• SUPPLIED PASSAGE:

People’s lives are busy. Anything introduced into their daily landscape has to give a tangible benefit, and prove itself early on. With digital services it’s all too easy for engagement to fall by the wayside, to be a frustration, an unwelcome nudge, or to simply be forgotten. People always find creative ways of circumventing the wishes of benevolent health technology. A Superflux video last year captured this perfectly. For digital health to achieve the scale it promises it must acknowledge these daily realities: appreciating both the context of its use and drawing people in through ways that are involving, inclusive and adaptive to the messiness of everyday lives.
Digital inclusion, the buzzword of government’s strategy to make bring every person in the country online by 2020, won’t happen through a focus on technology alone. It might seem obvious, but all too often technology projects take a very narrow view, without a broader recognition of the impact of people’s social lives on digital skills. From the start in our work with Dementia Citizens it was clear that people with dementia can learn to use digital technology if they don’t have the skills already; they just need support through family, friends and a respectful and reassuring ear. Recently, digital inclusion was rebranded as digital engagement, in recognition of the role that social networks play. Other projects, like the NHS Widening Digital Participation co-ordinated by the Tinder Foundation, deliver digital-skill training by working closely with community groups, networks and champions. Our hope is that these point the way towards a far broader appreciation of the very social thing that digital technology is.

• DATA EXCERPTS:
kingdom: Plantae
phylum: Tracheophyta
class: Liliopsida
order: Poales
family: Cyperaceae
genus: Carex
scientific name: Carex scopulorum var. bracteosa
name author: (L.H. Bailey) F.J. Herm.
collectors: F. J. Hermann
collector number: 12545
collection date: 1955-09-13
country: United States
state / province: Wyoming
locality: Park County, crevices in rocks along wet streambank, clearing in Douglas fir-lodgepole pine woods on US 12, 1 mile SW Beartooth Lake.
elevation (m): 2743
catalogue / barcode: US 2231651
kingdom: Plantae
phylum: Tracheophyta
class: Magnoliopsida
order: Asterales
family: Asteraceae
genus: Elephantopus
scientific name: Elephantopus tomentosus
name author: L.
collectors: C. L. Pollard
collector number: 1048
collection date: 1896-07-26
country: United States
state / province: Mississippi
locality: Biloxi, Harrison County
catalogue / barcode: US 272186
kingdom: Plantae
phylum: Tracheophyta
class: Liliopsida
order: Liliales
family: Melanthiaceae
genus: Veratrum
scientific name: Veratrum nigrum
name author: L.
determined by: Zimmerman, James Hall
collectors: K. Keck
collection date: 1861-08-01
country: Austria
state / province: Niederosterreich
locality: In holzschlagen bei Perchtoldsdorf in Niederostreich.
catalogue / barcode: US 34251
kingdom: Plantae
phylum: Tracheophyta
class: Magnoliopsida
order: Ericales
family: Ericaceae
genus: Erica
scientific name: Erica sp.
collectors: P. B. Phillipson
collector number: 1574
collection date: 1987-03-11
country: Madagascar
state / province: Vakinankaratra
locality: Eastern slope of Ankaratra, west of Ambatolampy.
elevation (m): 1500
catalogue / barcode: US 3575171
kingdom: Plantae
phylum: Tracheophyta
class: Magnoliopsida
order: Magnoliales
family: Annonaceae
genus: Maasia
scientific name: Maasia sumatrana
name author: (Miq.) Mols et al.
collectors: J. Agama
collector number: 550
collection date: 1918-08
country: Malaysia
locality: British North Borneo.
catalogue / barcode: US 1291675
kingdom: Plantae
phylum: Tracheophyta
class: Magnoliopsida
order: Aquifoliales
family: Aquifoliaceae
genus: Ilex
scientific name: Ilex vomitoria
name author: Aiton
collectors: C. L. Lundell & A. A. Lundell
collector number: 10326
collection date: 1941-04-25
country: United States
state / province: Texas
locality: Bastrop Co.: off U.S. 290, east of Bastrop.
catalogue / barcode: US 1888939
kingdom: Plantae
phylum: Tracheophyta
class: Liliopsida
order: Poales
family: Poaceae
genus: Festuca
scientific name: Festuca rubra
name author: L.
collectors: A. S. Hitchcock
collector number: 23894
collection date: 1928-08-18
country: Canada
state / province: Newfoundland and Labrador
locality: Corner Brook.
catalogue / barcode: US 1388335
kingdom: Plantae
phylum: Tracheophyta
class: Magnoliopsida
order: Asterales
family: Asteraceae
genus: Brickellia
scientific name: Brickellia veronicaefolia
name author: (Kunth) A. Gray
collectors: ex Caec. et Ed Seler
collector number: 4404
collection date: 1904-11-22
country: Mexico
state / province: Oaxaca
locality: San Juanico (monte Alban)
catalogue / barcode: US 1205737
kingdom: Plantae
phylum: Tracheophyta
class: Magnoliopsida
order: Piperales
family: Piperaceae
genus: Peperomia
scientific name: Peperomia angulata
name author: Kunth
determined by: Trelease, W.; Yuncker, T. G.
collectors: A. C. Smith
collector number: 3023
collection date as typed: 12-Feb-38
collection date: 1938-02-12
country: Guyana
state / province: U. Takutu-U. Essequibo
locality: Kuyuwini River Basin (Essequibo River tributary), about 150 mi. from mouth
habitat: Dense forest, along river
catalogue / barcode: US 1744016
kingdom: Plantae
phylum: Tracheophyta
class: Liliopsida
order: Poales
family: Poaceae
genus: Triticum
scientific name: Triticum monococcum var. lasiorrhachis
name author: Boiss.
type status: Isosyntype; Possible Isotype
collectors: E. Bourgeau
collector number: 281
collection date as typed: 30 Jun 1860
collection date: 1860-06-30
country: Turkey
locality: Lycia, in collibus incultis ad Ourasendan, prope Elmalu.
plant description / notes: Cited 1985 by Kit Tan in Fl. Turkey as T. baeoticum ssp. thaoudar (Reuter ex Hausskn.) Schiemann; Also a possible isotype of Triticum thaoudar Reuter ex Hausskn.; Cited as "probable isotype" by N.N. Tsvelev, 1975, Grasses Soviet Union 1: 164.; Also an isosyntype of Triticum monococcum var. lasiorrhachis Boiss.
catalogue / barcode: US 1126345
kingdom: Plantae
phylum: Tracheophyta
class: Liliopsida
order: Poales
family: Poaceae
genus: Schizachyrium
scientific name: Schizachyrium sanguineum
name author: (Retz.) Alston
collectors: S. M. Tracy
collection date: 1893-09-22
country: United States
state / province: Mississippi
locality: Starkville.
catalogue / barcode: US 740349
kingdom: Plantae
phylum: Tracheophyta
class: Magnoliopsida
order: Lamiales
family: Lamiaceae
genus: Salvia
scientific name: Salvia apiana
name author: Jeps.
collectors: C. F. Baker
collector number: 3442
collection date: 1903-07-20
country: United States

• HOW TO COMPLETE THIS TASK: In the passage about digital health and inclusion, what was digital inclusion rebranded as?

• RESULT OF THIS TASK: Digital engagement.